[Extracted records]
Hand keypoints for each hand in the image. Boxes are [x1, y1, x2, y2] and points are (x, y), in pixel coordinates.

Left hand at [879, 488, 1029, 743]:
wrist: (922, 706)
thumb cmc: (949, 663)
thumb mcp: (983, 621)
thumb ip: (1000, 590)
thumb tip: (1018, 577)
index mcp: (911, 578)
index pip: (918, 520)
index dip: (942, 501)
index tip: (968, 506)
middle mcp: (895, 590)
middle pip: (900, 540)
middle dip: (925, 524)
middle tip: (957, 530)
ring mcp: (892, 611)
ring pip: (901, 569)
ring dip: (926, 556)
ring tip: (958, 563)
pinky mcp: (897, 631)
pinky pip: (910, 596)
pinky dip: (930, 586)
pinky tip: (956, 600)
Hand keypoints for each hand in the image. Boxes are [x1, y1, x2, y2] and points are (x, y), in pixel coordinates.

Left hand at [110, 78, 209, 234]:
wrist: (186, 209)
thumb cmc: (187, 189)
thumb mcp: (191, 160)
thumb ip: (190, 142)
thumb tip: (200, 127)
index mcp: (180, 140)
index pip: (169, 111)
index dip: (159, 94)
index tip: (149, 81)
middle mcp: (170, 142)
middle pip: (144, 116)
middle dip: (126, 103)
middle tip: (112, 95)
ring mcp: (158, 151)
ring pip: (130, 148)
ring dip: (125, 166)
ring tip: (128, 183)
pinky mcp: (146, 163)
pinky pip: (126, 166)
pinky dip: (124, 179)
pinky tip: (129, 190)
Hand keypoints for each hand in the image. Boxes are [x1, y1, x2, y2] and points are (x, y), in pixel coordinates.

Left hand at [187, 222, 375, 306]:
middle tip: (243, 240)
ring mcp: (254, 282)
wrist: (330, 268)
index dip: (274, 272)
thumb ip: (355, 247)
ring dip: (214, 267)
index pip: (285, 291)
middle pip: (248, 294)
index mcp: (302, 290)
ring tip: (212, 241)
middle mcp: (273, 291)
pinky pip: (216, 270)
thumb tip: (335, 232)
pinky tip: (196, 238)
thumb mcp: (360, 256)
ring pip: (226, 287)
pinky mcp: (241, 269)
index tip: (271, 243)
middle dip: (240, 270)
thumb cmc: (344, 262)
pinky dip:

▶ [What to do] Locate the lines above that contain "Left" and copy them.

▶ [Result below]
Left hand at [879, 488, 1029, 743]:
Left hand at [110, 78, 209, 234]:
Left hand at [187, 222, 375, 306]:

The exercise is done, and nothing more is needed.